An overview of how the ECHILD database is structured can be found in Chapter 5, with further details about the linkage algorithm provided in Appendix B and information about the ‘Attribute Data’ for HES and NPD provided in Chapter 6.

4.2 Education dataset pseudo-identifier

When a pupil first attends a state-funded school in England e.g., nursery or primary school, or has an education, health and care (EHC) plan put in place, they are allocated a ‘Unique Pupil Number’ (UPN), which remains with the pupil throughout their school career regardless of any change in school or local authority (Department for Education, 2019). Social care data is included in the NPD for children who have a UPN. Children receiving social care preschool entry who never have social care during their school years are therefore not included in ECHILD. UPNs facilitate the transfer of school-based education and attainment data between schools, local authorities and central government and are stored within the NPD. Within ECHILD, a nationally unique and anonymised child-level identifier called the Anonymised Pupil Matching Reference (aPMR) can be used to link data across different years of data collection (Jay, Mc Grath-Lone and Gilbert, 2019).

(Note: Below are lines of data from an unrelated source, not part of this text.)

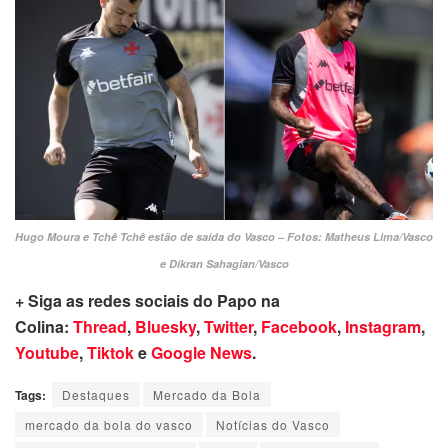
Hugo Moura e Tchê Tchê estão de saída do Vasco – Fotos: Matheus Lima/Vasco
e Dikran Sahagian/Vasco
+ Siga as redes sociais do Papo na
Colina:
Thread
,
Bluesky
,
Twitter
,
Facebook
,
Instagram
,
Youtube
,
Tiktok
e
Google News
.
Tags:
Destaques
Mercado da Bola
mercado da bola do vasco
Notícias do Vasco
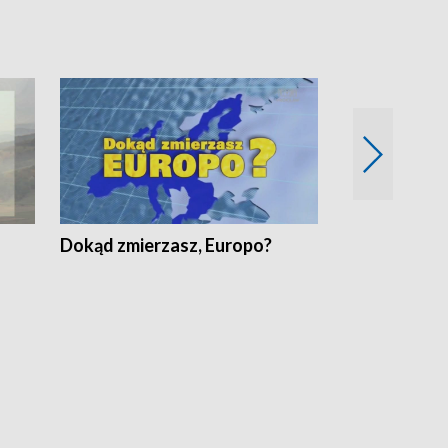
Dokąd zmierzasz, Europo?
Fakty Komen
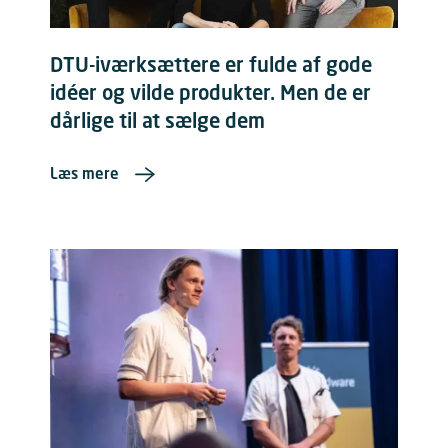
DTU-iværksættere er fulde af gode
idéer og vilde produkter. Men de er
dårlige til at sælge dem
Læs mere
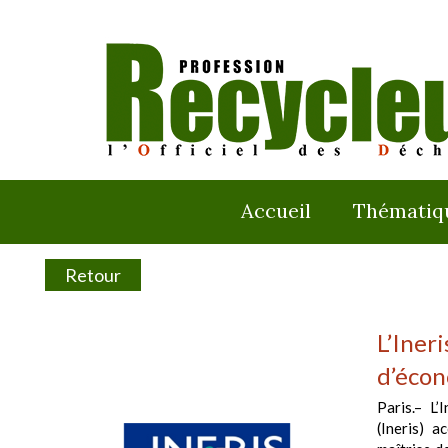
Accueil
Thématiq
Retour
L’Ineri
d’écon
Paris.– L’
(Ineris) a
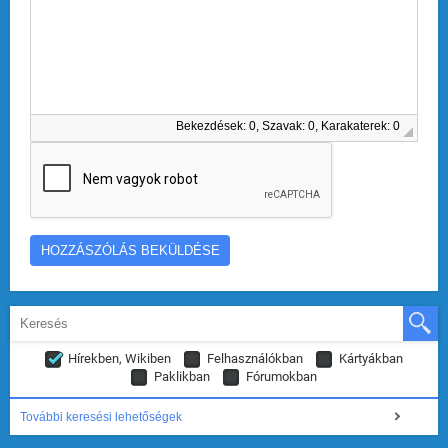
Bekezdések: 0, Szavak: 0, Karakaterek: 0
Hírekben, Wikiben
Felhasználókban
Kártyákban
Paklikban
Fórumokban
További keresési lehetőségek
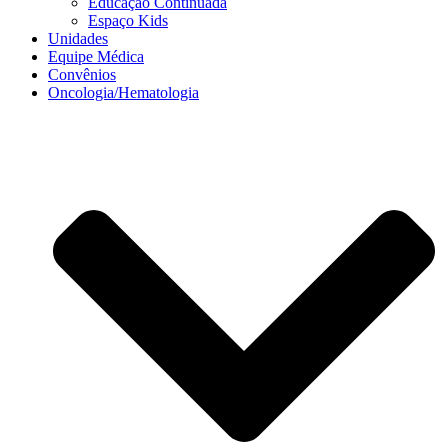
Educação Continuada
Espaço Kids
Unidades
Equipe Médica
Convênios
Oncologia/Hematologia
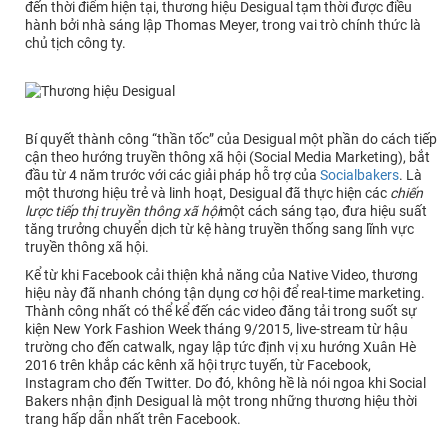
đến thời điểm hiện tại, thương hiệu Desigual tạm thời được điều
hành bởi nhà sáng lập Thomas Meyer, trong vai trò chính thức là
chủ tịch công ty.
Bí quyết thành công “thần tốc” của Desigual một phần do cách tiếp
cận theo hướng truyền thông xã hội (Social Media Marketing), bắt
đầu từ 4 năm trước với các giải pháp hỗ trợ của
Socialbakers
. Là
một thương hiệu trẻ và linh hoạt, Desigual đã thực hiện các
chiến
lược tiếp thị truyền thông xã hội
một cách sáng tạo, đưa hiệu suất
tăng trưởng chuyển dịch từ kệ hàng truyền thống sang lĩnh vực
truyền thông xã hội.
Kể từ khi Facebook cải thiện khả năng của Native Video, thương
hiệu này đã nhanh chóng tận dụng cơ hội để real-time marketing.
Thành công nhất có thể kể đến các video đăng tải trong suốt sự
kiện New York Fashion Week tháng 9/2015, live-stream từ hậu
trường cho đến catwalk, ngay lập tức định vị xu hướng Xuân Hè
2016 trên khắp các kênh xã hội trực tuyến, từ Facebook,
Instagram cho đến Twitter. Do đó, không hề là nói ngoa khi Social
Bakers nhận định Desigual là một trong những thương hiệu thời
trang hấp dẫn nhất trên Facebook.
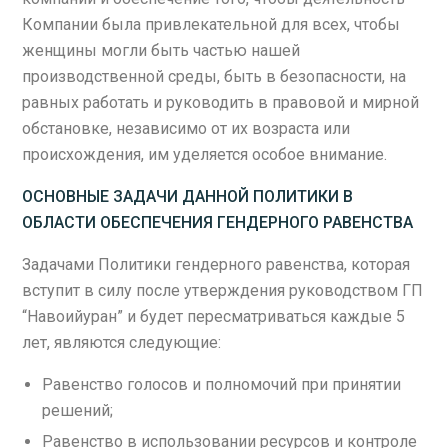
Компании была привлекательной для всех, чтобы
женщины могли быть частью нашей
производственной среды, быть в безопасности, на
равных работать и руководить в правовой и мирной
обстановке, независимо от их возраста или
происхождения, им уделяется особое внимание.
ОСНОВНЫЕ ЗАДАЧИ ДАННОЙ ПОЛИТИКИ В
ОБЛАСТИ ОБЕСПЕЧЕНИЯ ГЕНДЕРНОГО РАВЕНСТВА
Задачами Политики гендерного равенства, которая
вступит в силу после утверждения руководством ГП
“Навоийуран” и будет пересматриваться каждые 5
лет, являются следующие:
Равенство голосов и полномочий при принятии
решений;
Равенство в использовании ресурсов и контроле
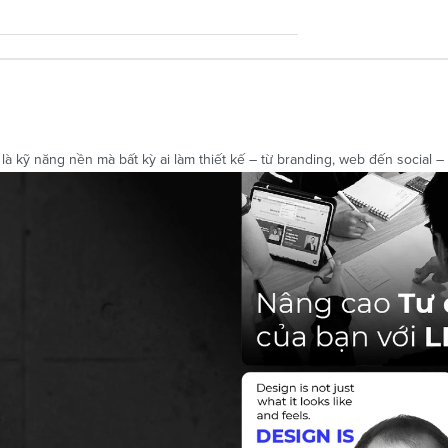
kỹ năng nền mà bất kỳ ai làm thiết kế – từ branding, web đến social – đề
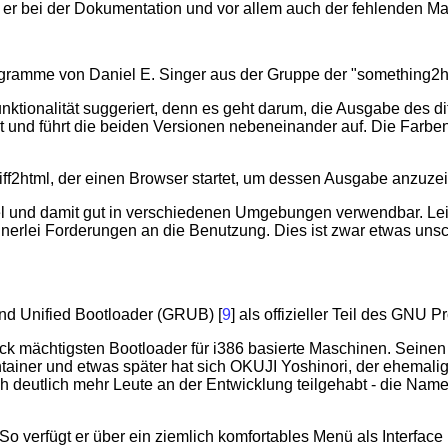
 er bei der Dokumentation und vor allem auch der fehlenden M
ogramme von Daniel E. Singer aus der Gruppe der "something2ht
unktionalität suggeriert, denn es geht darum, die Ausgabe de
ert und führt die beiden Versionen nebeneinander auf. Die Far
r diff2html, der einen Browser startet, um dessen Ausgabe anzuze
l und damit gut in verschiedenen Umgebungen verwendbar. Leider
 keinerlei Forderungen an die Benutzung. Dies ist zwar etwas un
nd Unified Bootloader (GRUB) [
9
] als offizieller Teil des GNU
mächtigsten Bootloader für i386 basierte Maschinen. Seinen An
aintainer und etwas später hat sich OKUJI Yoshinori, der ehema
 deutlich mehr Leute an der Entwicklung teilgehabt - die Namen 
 verfügt er über ein ziemlich komfortables Menü als Interface 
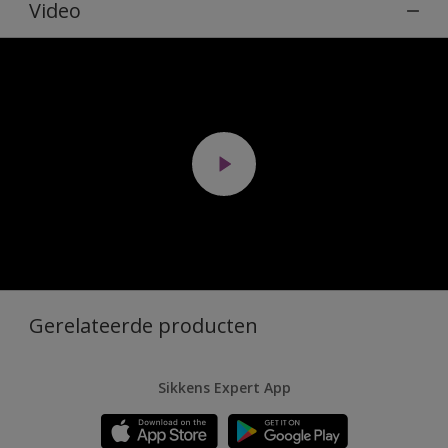
Video
Gerelateerde producten
Sikkens Expert App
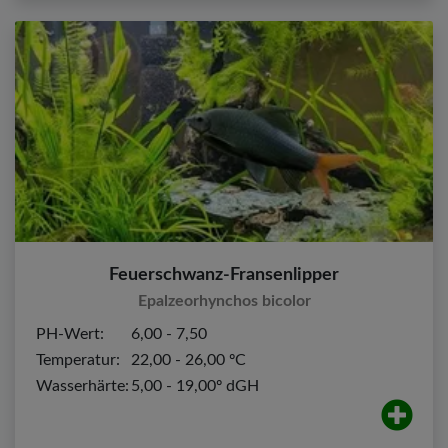
Feuerschwanz-Fransenlipper
Epalzeorhynchos bicolor
PH-Wert:
6,00 - 7,50
Temperatur:
22,00 - 26,00 ºC
Wasserhärte:
5,00 - 19,00º dGH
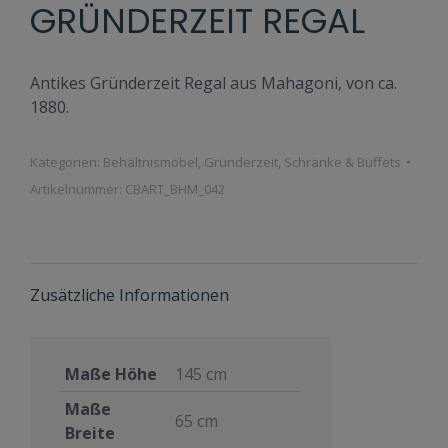
GRÜNDERZEIT REGAL
Antikes Gründerzeit Regal aus Mahagoni, von ca.
1880.
Kategorien:
Behältnismöbel
,
Gründerzeit
,
Schränke & Buffets
Artikelnummer:
CBART_BHM_042
Zusätzliche Informationen
Maße Höhe
145 cm
Maße
65 cm
Breite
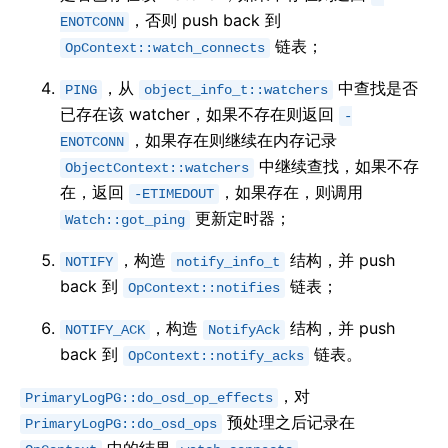
，否则 push back 到
ENOTCONN
链表；
OpContext::watch_connects
，从
中查找是否
PING
object_info_t::watchers
已存在该 watcher，如果不存在则返回
-
，如果存在则继续在内存记录
ENOTCONN
中继续查找，如果不存
ObjectContext::watchers
在，返回
，如果存在，则调用
-ETIMEDOUT
更新定时器；
Watch::got_ping
，构造
结构，并 push
NOTIFY
notify_info_t
back 到
链表；
OpContext::notifies
，构造
结构，并 push
NOTIFY_ACK
NotifyAck
back 到
链表。
OpContext::notify_acks
，对
PrimaryLogPG::do_osd_op_effects
预处理之后记录在
PrimaryLogPG::do_osd_ops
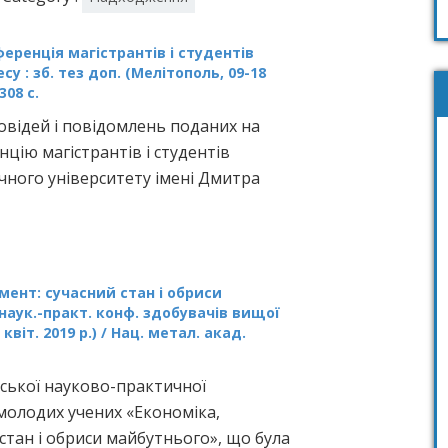
еренція магістрантів і студентів
у : зб. тез доп. (Мелітополь, 09-18
308 с.
овідей і повідомлень поданих на
цію магістрантів і студентів
чного університету імені Дмитра
ент: сучасний стан і обриси
 наук.-практ. конф. здобувачів вищої
віт. 2019 р.) / Нац. метал. акад.
нської науково-практичної
 молодих учених «Економіка,
тан і обриси майбутнього», що була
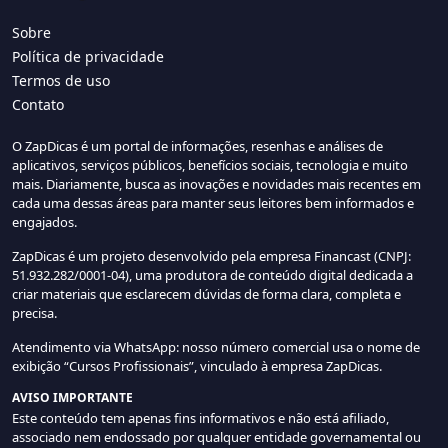
Sobre
Política de privacidade
Termos de uso
Contato
O ZapDicas é um portal de informações, resenhas e análises de
aplicativos, serviços públicos, benefícios sociais, tecnologia e muito
mais. Diariamente, busca as inovações e novidades mais recentes em
cada uma dessas áreas para manter seus leitores bem informados e
engajados.
ZapDicas é um projeto desenvolvido pela empresa Financast (CNPJ:
51.932.282/0001-04), uma produtora de conteúdo digital dedicada a
criar materiais que esclarecem dúvidas de forma clara, completa e
precisa.
Atendimento via WhatsApp: nosso número comercial usa o nome de
exibição “Cursos Profissionais”, vinculado à empresa ZapDicas.
AVISO IMPORTANTE
Este conteúdo tem apenas fins informativos e não está afiliado,
associado nem endossado por qualquer entidade governamental ou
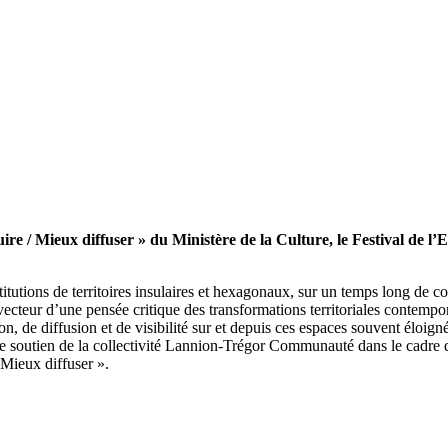
/ Mieux diffuser » du Ministère de la Culture, le Festival de l’Es
titutions de territoires insulaires et hexagonaux, sur un temps long de co
e vecteur d’une pensée critique des transformations territoriales conte
n, de diffusion et de visibilité sur et depuis ces espaces souvent éloig
r le soutien de la collectivité Lannion-Trégor Communauté dans le cadre d
 Mieux diffuser ».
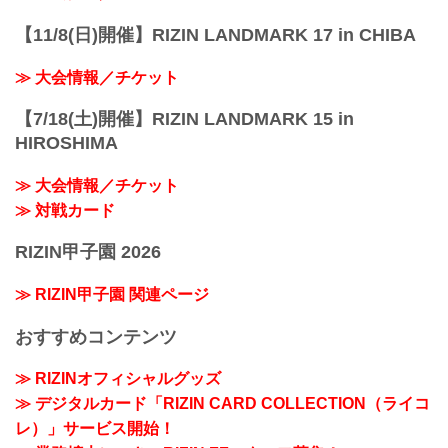
【11/8(日)開催】RIZIN LANDMARK 17 in CHIBA
≫ 大会情報／チケット
【7/18(土)開催】RIZIN LANDMARK 15 in
HIROSHIMA
≫ 大会情報／チケット
≫ 対戦カード
RIZIN甲子園 2026
≫ RIZIN甲子園 関連ページ
おすすめコンテンツ
≫ RIZINオフィシャルグッズ
≫ デジタルカード「RIZIN CARD COLLECTION（ライコ
レ）」サービス開始！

4.3 Healthcare dataset pseudo-identifier

The pseudonymised linkage spine is generated by NHS England. NHS England receives real-world identifiers provided by the DfE (name, date of birth, sex, postcode) and the aPMR. The real-world identifiers from education and NHS healthcare data are linked separately from any health or education information (NHS England, 2023h). For each matched pair of identifiers from education and health, NHS England attaches a pseudonymised ID called a ‘Token Person ID’ (TPI) (NHS England, 2024d). The TPI is created specifically for ECHILD and cannot be used to identify anyone.